Issues involved: Whether the income-tax paid by a non-resident can be treated as part of the cost of plant and machinery for depreciation and investment allowance.

Summary:
The High Court of Madras considered the issue of whether a sum of Rs. 80,000 paid as income-tax by a non-resident out of a total amount of Rs. 5,05,682 could be considered as part of the cost of plant and machinery for the purpose of claiming depreciation and investment allowance. The assessee argued that the tax amount should be included in the actual cost of the plant and machinery, a claim initially accepted by the Income Tax Officer but later negated by the Commissioner under section 263 of the Income Tax Act, 1961. The Tribunal, however, determined that the tax paid should be treated as a liability of the foreign collaborator, forming part of the value of the plant and machinery.

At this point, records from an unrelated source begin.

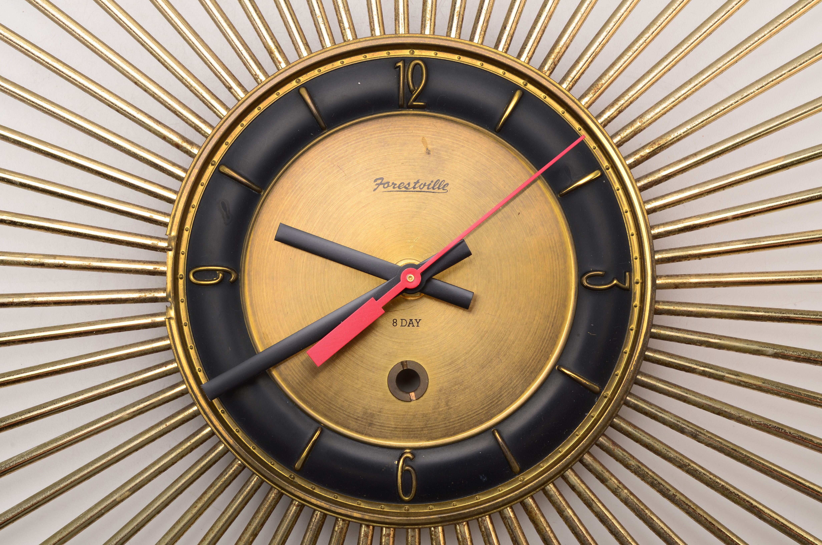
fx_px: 1162
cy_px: 272
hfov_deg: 39.0
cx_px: 411
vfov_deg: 26.4
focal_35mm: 51
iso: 100
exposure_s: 1/160
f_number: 22
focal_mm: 34
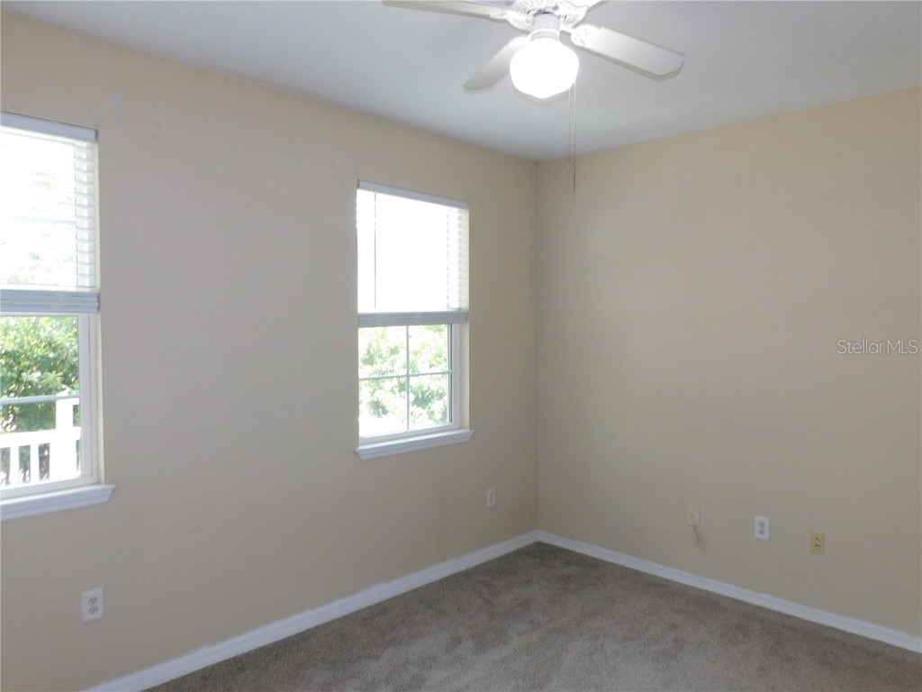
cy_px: 346
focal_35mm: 24
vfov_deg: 56.8
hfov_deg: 71.6
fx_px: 639
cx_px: 461
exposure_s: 1/30
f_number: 3.3
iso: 200
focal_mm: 4.3
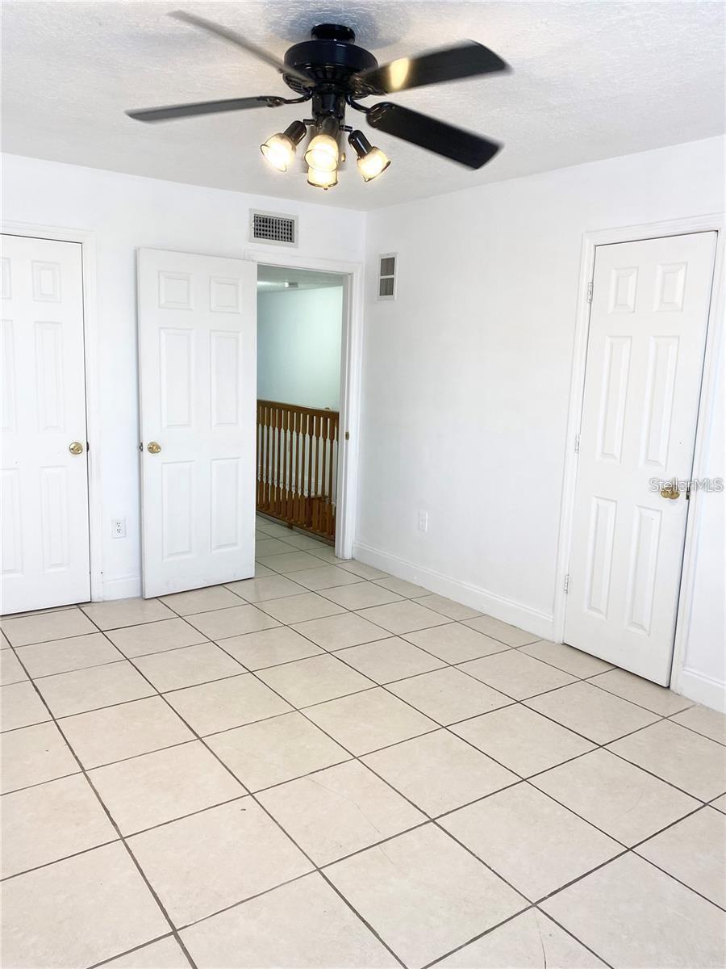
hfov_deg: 53.1
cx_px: 363
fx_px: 727
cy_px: 484
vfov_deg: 67.3
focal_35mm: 26
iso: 64
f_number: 1.8
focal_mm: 4.25
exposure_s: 1/120
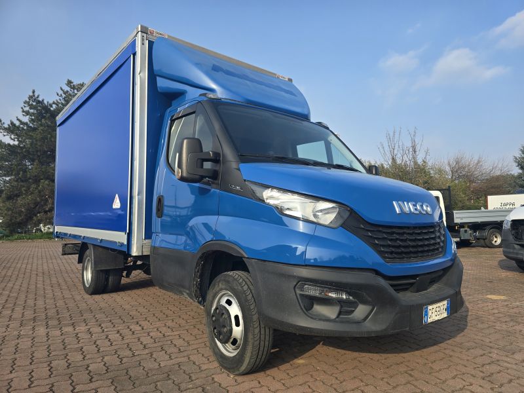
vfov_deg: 58.9
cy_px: 196
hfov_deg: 73.9
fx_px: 348
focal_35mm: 23
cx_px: 262
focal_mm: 6.3
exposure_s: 1/528
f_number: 1.7
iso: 12
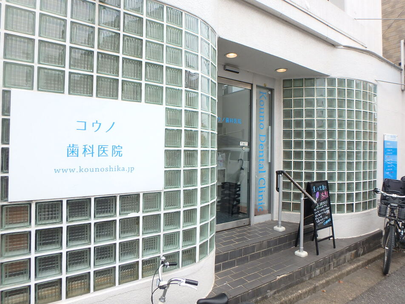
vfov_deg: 63.4
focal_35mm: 21
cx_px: 202
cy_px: 152
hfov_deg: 79.0
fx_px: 246
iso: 125
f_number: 3.5
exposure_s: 1/320
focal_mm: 3.7
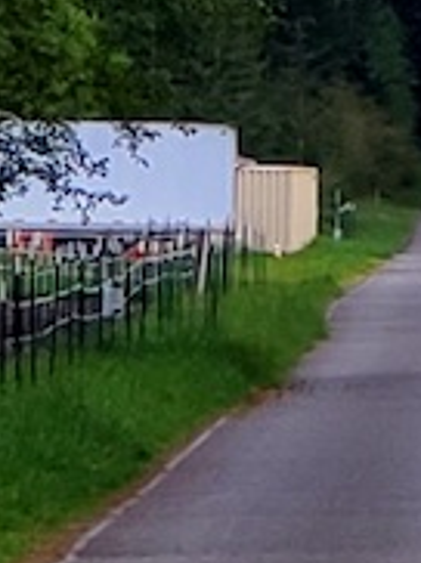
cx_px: 588
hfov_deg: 8.0
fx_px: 2975
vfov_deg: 10.3
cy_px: -408
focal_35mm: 183
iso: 50
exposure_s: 1/101
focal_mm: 6
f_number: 2.4
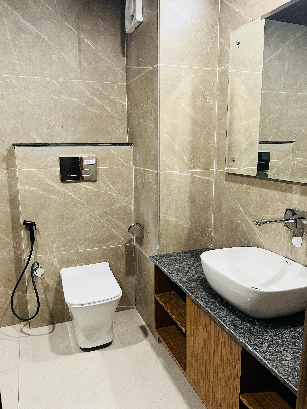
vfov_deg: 67.3
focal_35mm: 26
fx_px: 307
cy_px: 204
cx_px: 154
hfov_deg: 53.1
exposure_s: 1/50
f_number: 1.6
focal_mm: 5.1
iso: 160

In a previous case, the court had established that technical know-how provided to an assessee constitutes capital assets, allowing for depreciation and development rebate on amounts paid to foreign collaborators. The Tribunal's decision was supported by the fact that the tax payment was considered a discharge of the collaborator's liability, undertaken by the assessee as per the agreement. The collaborator had agreed to receive a specified sum based on the assurance that the assessee would cover tax liabilities, which influenced the overall agreement terms. Consequently, the court upheld the Tribunal's view that the tax payment formed part of the consideration for the know-how agreement.

Therefore, the court ruled in favor of the assessee, concluding that the income-tax paid by the non-resident should be treated as part of the cost of plant and machinery for depreciation and investment allowance purposes, contrary to the revenue's position.